Dans une telle approche, de façon tout à fait étonnante et redoutable, la confrérie s’est investie grandement dans le sport. Tout d’abord en utilisant le puissant outil communautaire qu’est le sport, le choix délibéré de la confrérie de s'intéresser à un domaine a priori entièrement laïc n’est pas neutre. Mettant en avant au nom du respect des minorités, de l’égalité et de la liberté individuelle, le combat pour le port du hijab dans la pratique sportive afin à la fois de faire entendre et résoner leur vision de la femme muslmanne, mais aussi de créer des tensions et des oppositions virulantes autour du refus ou du rejet de telle pratique en évoquant une forme d’’islamophobie, le rejet irrationnel et “raciste” de l’islam, mot créé par la confrérie pour déligitimiser l’opposition à leurs idées en jouant sur la nature libérale des société occidentale dans lequel l’intolérance et l’exclusion sont des anti-valeurs à combattre. 

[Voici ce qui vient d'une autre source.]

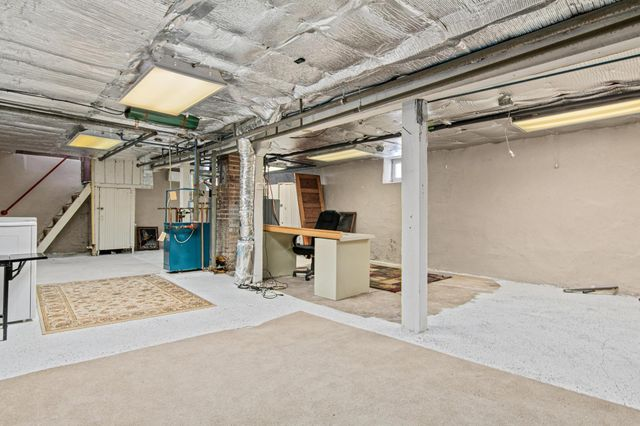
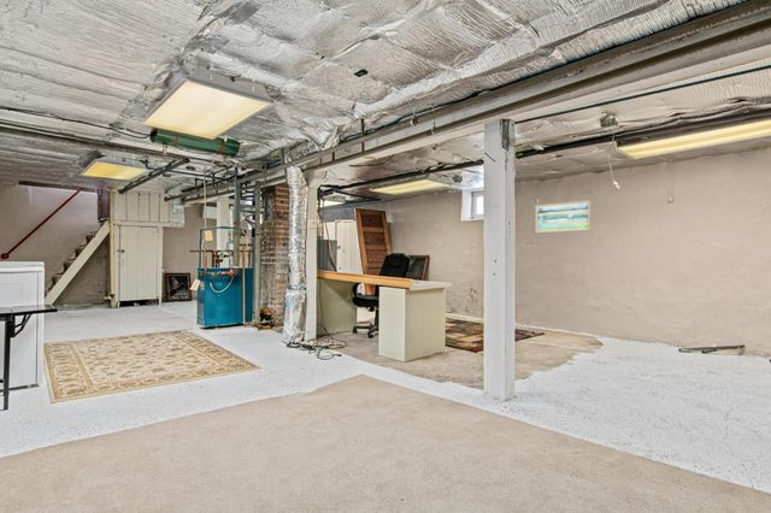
+ wall art [534,199,592,234]
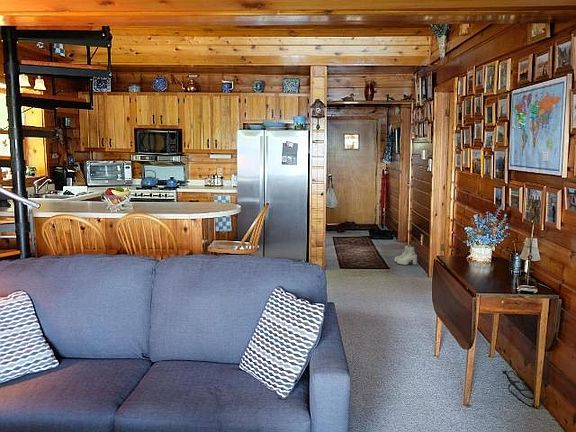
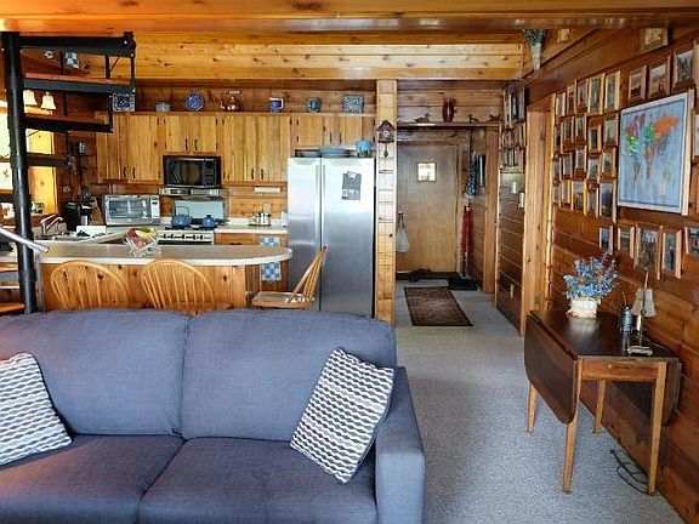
- boots [393,244,418,266]
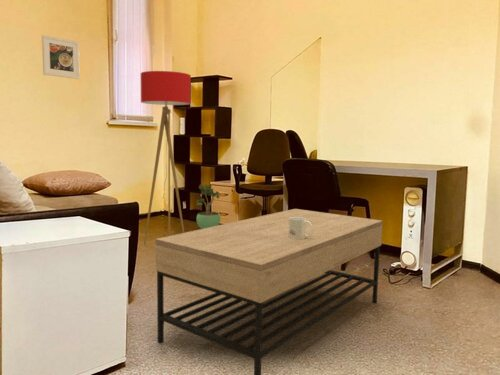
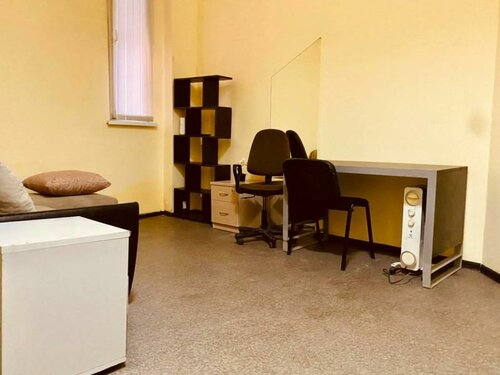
- potted plant [195,183,221,229]
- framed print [41,34,81,80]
- floor lamp [140,70,192,245]
- coffee table [154,208,384,375]
- mug [289,217,313,239]
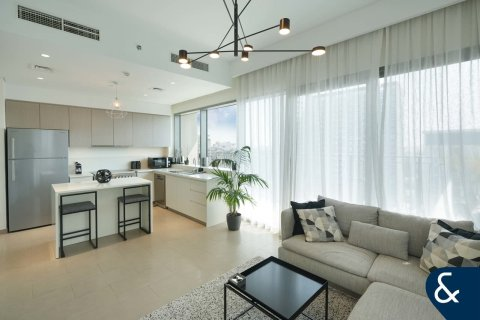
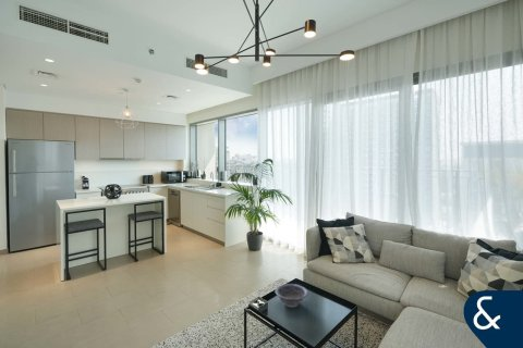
+ decorative bowl [273,283,309,309]
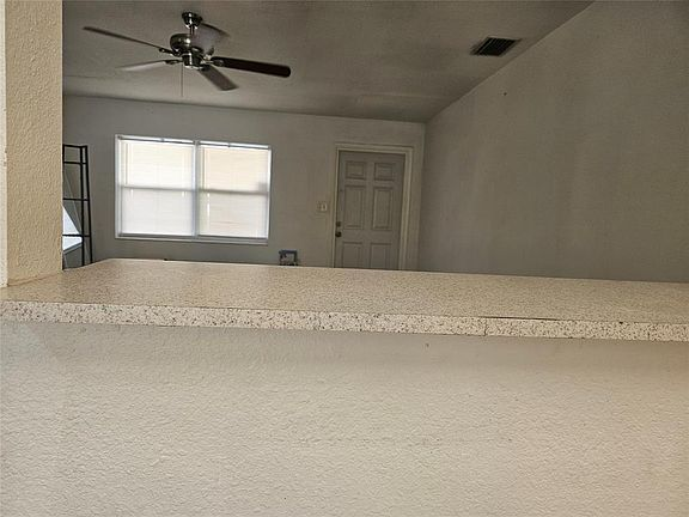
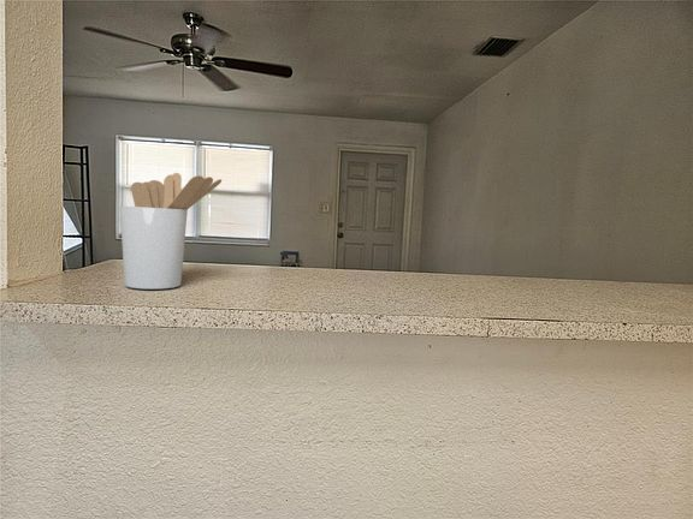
+ utensil holder [119,172,223,291]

Ainsi, lors des printemps arabes, la confrérie, ainsi que d’autres groupes politiques aux idéologies inspirées par celle-ci, fut un des acteurs majeurs des entreprises d’ouverture des nations touchéesqui souvent étaient encore dirigées par des gouvernements autoritaires issus du socialisme et du nationalisme arabe et, ainsi, à l’issue de ces révolutions, beaucoup de partis et d’hommes politiques d’inspiration plus ou moins frèriste comme Enharda en Tunisie ou Mohamed Morsi en Egypte prirent le pouvoir dans ces régions, se présentant, non en tant que religieux austères et fanatiques, mais bien en tant que réformistes musulmans, issus de la Vox Populi aussi pieux que remplis de modération démocratique, on retrouve un peu aussi ce shéma dans la présidence d’Erdogan en Turquie qui, lui aussi, à une idéologie adjacente au frérisme bien que beaucoup plus clairement nationaliste.
C’est pour cela, entre autres, que l’Ikhwan fut aussi persécuté et combattu par les divers régimes arabes mais aussi par bon nombre de puissances occidentales.
Après la prise de pouvoir en Egypte, un coup d'État chassa les Frères et la mouvance est désormais interdite dans le pays qui l’a vu naître.
De même, la confrérie a été déclarée par de nombreux pays comme organisation terroriste comme les Emirats, la Russie ou encore l'Autriche, les Etats Unis réfléchissant depuis longtemps à leur accoler eux aussi cette appellation.
Il y a néanmoins au contraire des pays sponsors de la confrérie comme le Qatar qui joue de l'orientation religieuse des Frères contre ses rivaux du golfe et qui met à disposition l’argent de sa manne pétrolière pour la diffusion de l’idéologie et du projet de l’Ikhwan.
Jouant sur de nombreuses ambiguïtés, ayant une stratégie aussi redoutable que subtile, les Frères musulmans sont un des acteurs politiques et religieux incontournables du monde islamique et influent de plus en plus les politiques européennes comme en témoigne le dernier rapport de l'exécutif, que ce soit au travers de son rôle dans les diasporas et la géopolitique mais aussi à travers tout simplement sa force d’influence intellectuelle et sa persuasion.
L’Islam est un univers riche et complexe et l’arrivée de l’Islam politique, par définition plus polémique et militant que l’aspect spirituel de cette religion et civilisation, rend des plus complexes l’analyse des rapports avec nos contemporains et la vie dans une société à l’ambition multiculturelle mais dont le socle libéral laïc peut être challengé par des visions politiques acolées aux fois religieuses qui cohabitent.
Ainsi face à ces chocs entre mondes religieux nouveaux qui viennent ébranler nos sociétés occidentales et démocratiques, il devient de plus en plus nécessaire de se plonger dans la découverte et l'étude des pensées et visions qui traversent les autres civilisations mondiales.